Structural, optical and photoluminescence properties of BaLa2ZnO5: Eu3+ phosphor: A prospective red-emitting phosphor for LED applications

Abstract

Herein, we report the synthesis of red-emitting Eu3+-activated BaLa2ZnO5 phosphors using a high-temperature solid-state reaction technique. The phase confirmation and crystal structure were established through X-ray powder diffraction patterns. Density-functional theory calculations revealed an indirect bandgap in the material. The bandgaps of both undoped and doped BaLa2ZnO5 phosphors were analyzed using diffuse reflectance spectra. The influence of Eu3+ doping on the bandgap was confirmed by applying the Kubelka-Munk function to the diffuse reflectance spectra.

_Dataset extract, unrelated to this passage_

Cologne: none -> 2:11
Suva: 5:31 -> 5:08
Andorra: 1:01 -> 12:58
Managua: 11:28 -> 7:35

The effects of doping on the surface morphology and elemental composition were investigated through field emission scanning electron microscopy and energy-dispersive spectroscopy, respectively. Additionally, X-ray photoelectron spectroscopic studies were conducted to analyze the electronic structure, chemical states and impact of doping on the crystal structure. Using near ultraviolet excitation at 329 nm, the synthesized phosphor exhibited strong red emission attributed to various 5D0 → 7FJ transitions. Concentration quenching phenomena were observed due to dipole-dipole interactions. Judd-Ofelt analysis was performed to elucidate the coordination nature of the doping element in the host lattice. Excellent thermal stability was observed with an activation energy of 0.64 eV for discharging via lattice vibrations. The better color purity (98–99.3 %) and stable Commission Internationale de l’Elcairage coordinates in the red region of the gamut suggest that the prepared phosphor material holds potential as an efficient candidate for ultra violet and blue light-emitting diode chips, as well as an efficient component in the fabrication of white light-emitting diodes.